There’s something that might be sticking to me that I pick up from both my game design course and my brother, in the latter case it’s more because of how I react to what he does and what he tells me. In the former case, I have to deal with animation students in one of my course modules who seem to obsess with the perfection of a product rather than the practice of production. They think a lot about making something realistic and visually striking to earn good grades, but I don’t really care about that. This is partly because I don’t think I can and I’m able to live with it, but also because I don’t like the expectation of perfection hanging over me and making things more restrictive. As a game design student, I prefer the acceptance of imperfections, utilizing your own skills and building upon them, and balance, rather than pursue visual perfection and focus on currying favor for it even if it’s from the lecturers.

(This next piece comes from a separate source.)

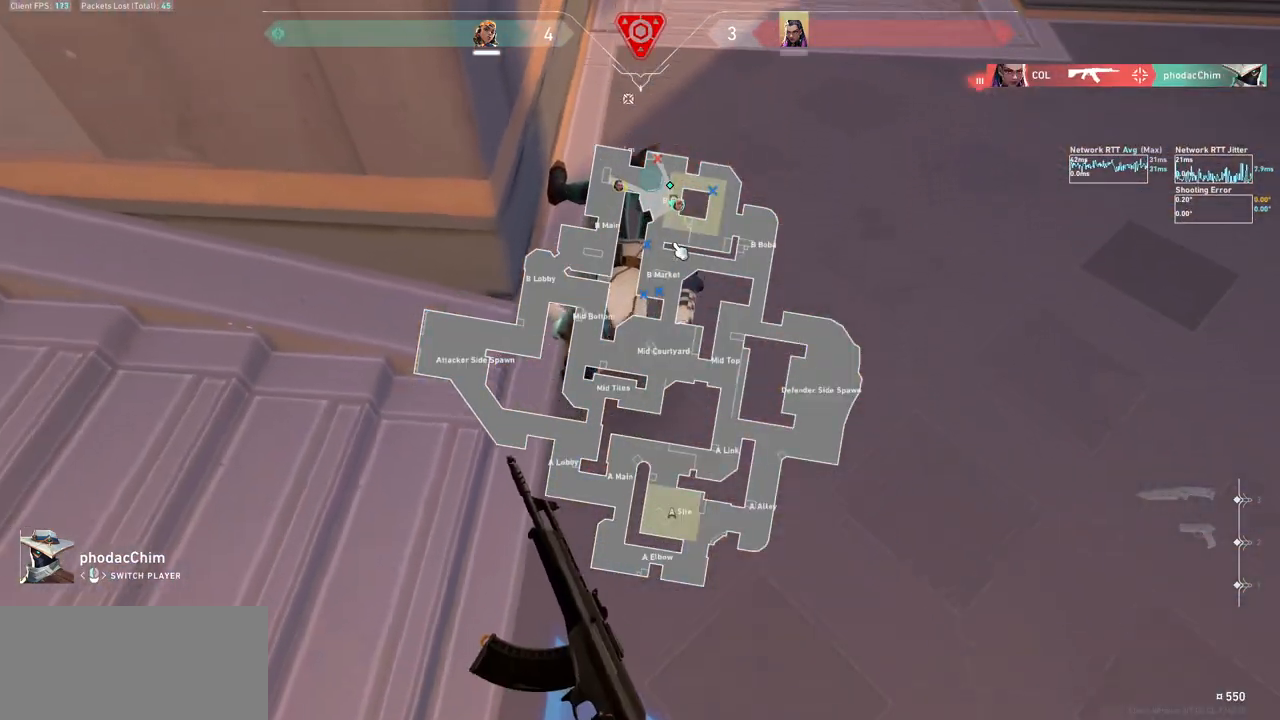
{"keys": [], "mouse": [], "events": []}
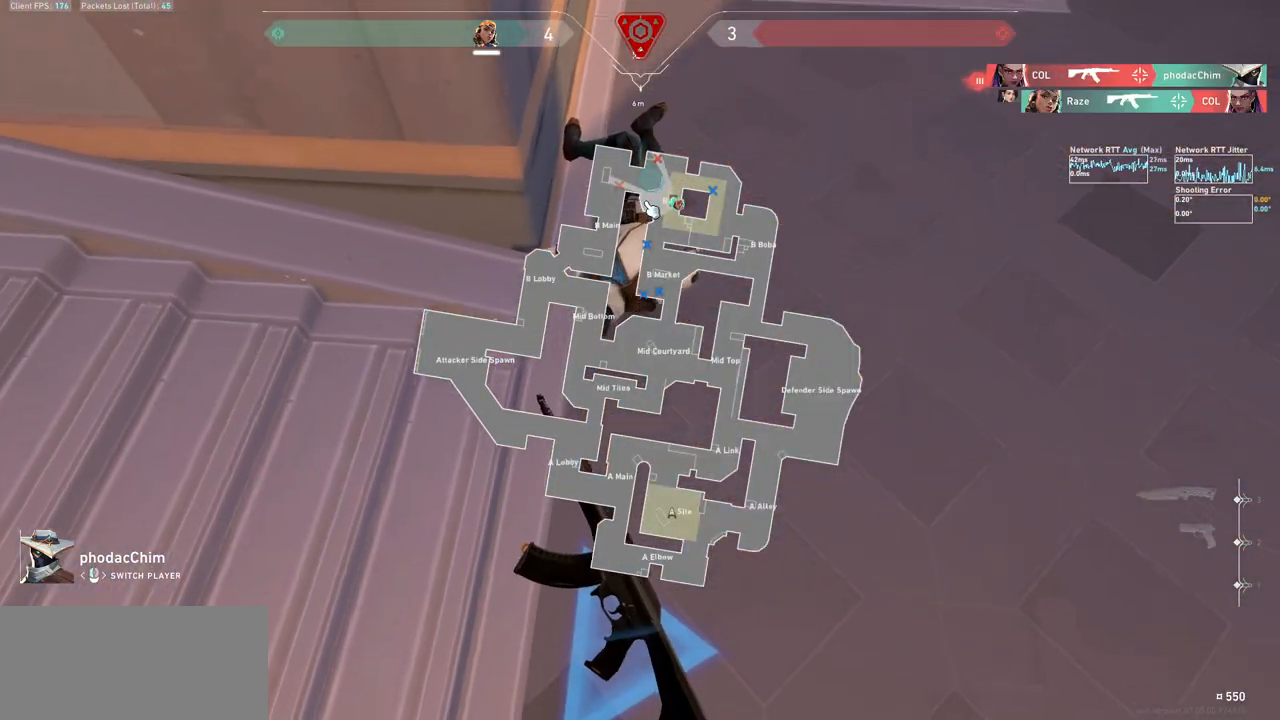
{"keys": [], "mouse": ["mb5"], "events": [[300, "mouse_mb5", "down"]]}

As for my brother, I often complain now of how wound up he can be about failing to do his college work, or when he complains about a painting he made being ruined (and blaming it on something), or when he criticizes me for my espousing of my belief in will, the power of will, and the acting upon it in order to fulfill desires on the grounds that I haven’t yet achieved my goals with those ideals and beliefs in mind, even when I tell him I do the best I can. It’s simple to apply, but not necessarily easy to do. The individual will always encounter some failure, and no one is perfect in their endeavors, so I feel like we shouldn’t get hung op on imperfection or the possibility of failure. Instead, I think that we should accept it. I don’t think individuals should hope to fail, or deliberately set out to fail, or just not bother striving to be more of themselves. I just think that if you fail, you might as well accept it and move on, and be comfortable with imperfection. It doesn’t matter if you’re not perfect, or the best, just try to do the best you can or be the best you can be and not get wound up about the possibility of failure. That’s why nowadays I can get angry with people who get wound up over me making a mistake or an error in judgement, as has happened on my course in at least one module.